I congratulate the hon. Gentleman on securing this important debate. Acorns children’s hospice serves my constituency as it serves his. It has a fantastic hospice in Worcester. It has done some important work on transition space and supporting the many people who, because of advances in medicine, are living longer. Does he agree that it is vital that the Government engage with it on this work, to make sure that transition is properly supported by the future funding system?

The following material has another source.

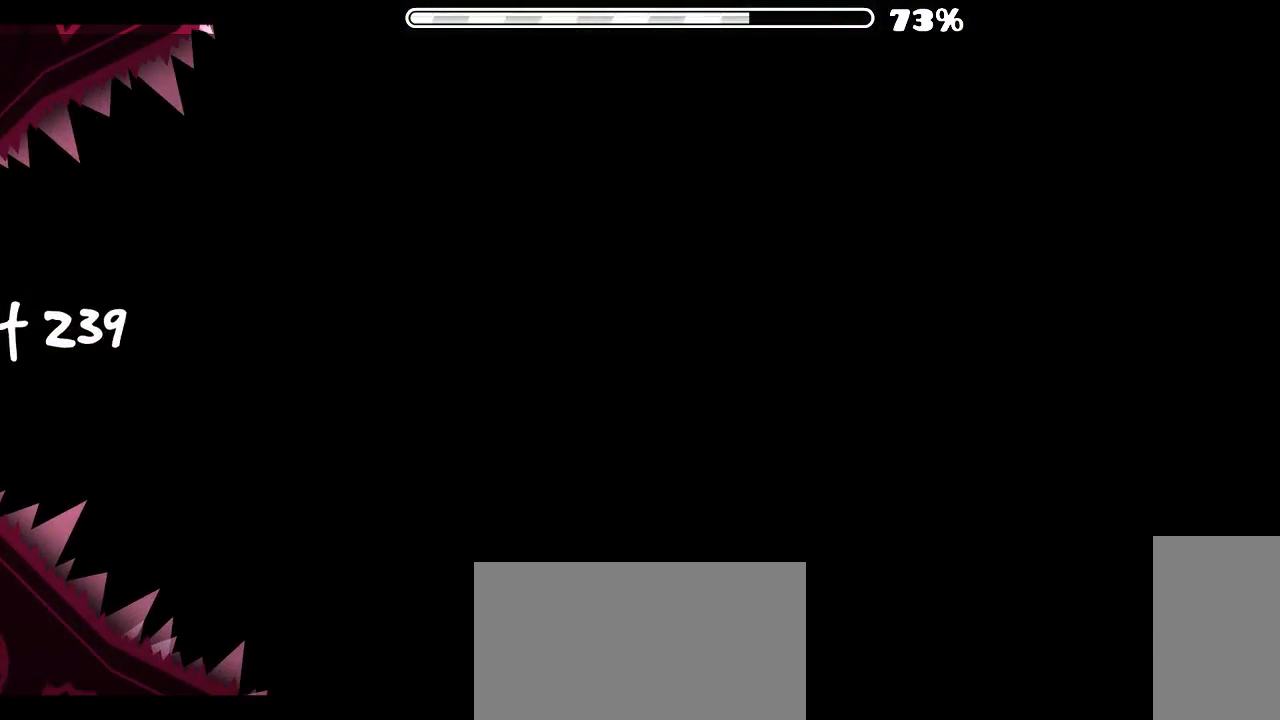
{"keys": [], "mouse": [], "events": []}
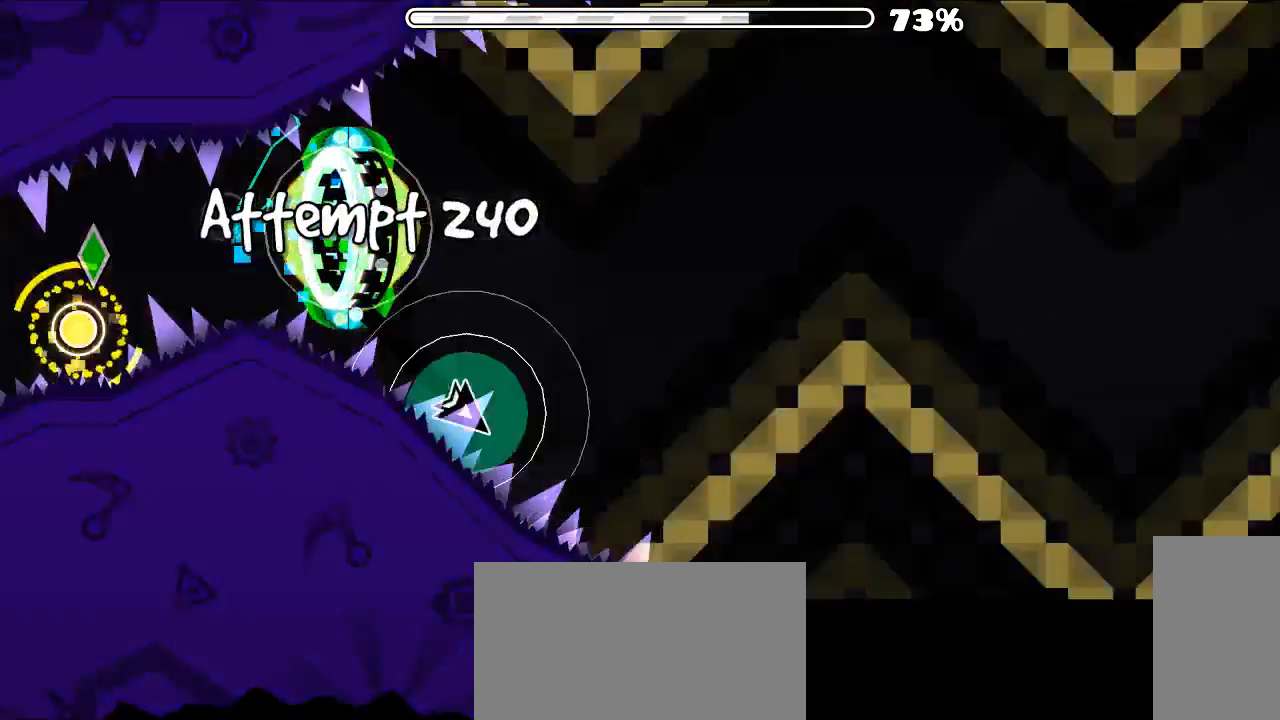
{"keys": [], "mouse": [], "events": []}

Yes, I agree. That is exactly the point. It is fantastic that so many children now survive for so much longer. That creates new demands and service needs that have to be considered. I should be grateful if the Minister said what work is being undertaken, both within Government and the NHS, to ensure that these transition issues are being considered in any new funding plans. I concur with the hon. Gentleman on that. The Care Quality Commission report, “From the pond into the sea: children’s transition to adult health services”—that is its title, I kid you not—also indicated that this focus is important.
We are moving towards the election, so it would help if the Minister clarified where we are with all these plans. As I have said, I acknowledge that the intention is to create a fair and sustainable framework, but we are now in March—the projected launch date for the introduction of the new non-mandatory currency is March—and as yet, unless I have missed something, we do not know the Government’s intention. What I would really like to know, and what I think the hospices would like to know, is what is going to happen with the hospice grant? Is the intention that it should continue during 2015-16 and beyond? I am sure that the Minister appreciates that not knowing is a real source of anxiety and a blow to any attempts at long-term planning.
Almost 96% of children’s hospice organisations are worried, according to the Together for Short Lives survey, that CCG funding will be less than their existing grant and harder to access. That grant covered about 13% of the care costs incurred by children’s hospices and existing clinical commissioning group funding represents about another 12%. Uncertainty over almost 25% of previously guaranteed funding is a difficult basis from which to operate.
I am sure the Minister knows that these bodies rely massively on public generosity and fund-raising efforts, but they also need some core guaranteed funding. If the grant ceases and is not matched by equal funding elsewhere, 89% of children’s hospice organisations could be forced to reduce their services. Areas at risk include short-break services for 60% of users.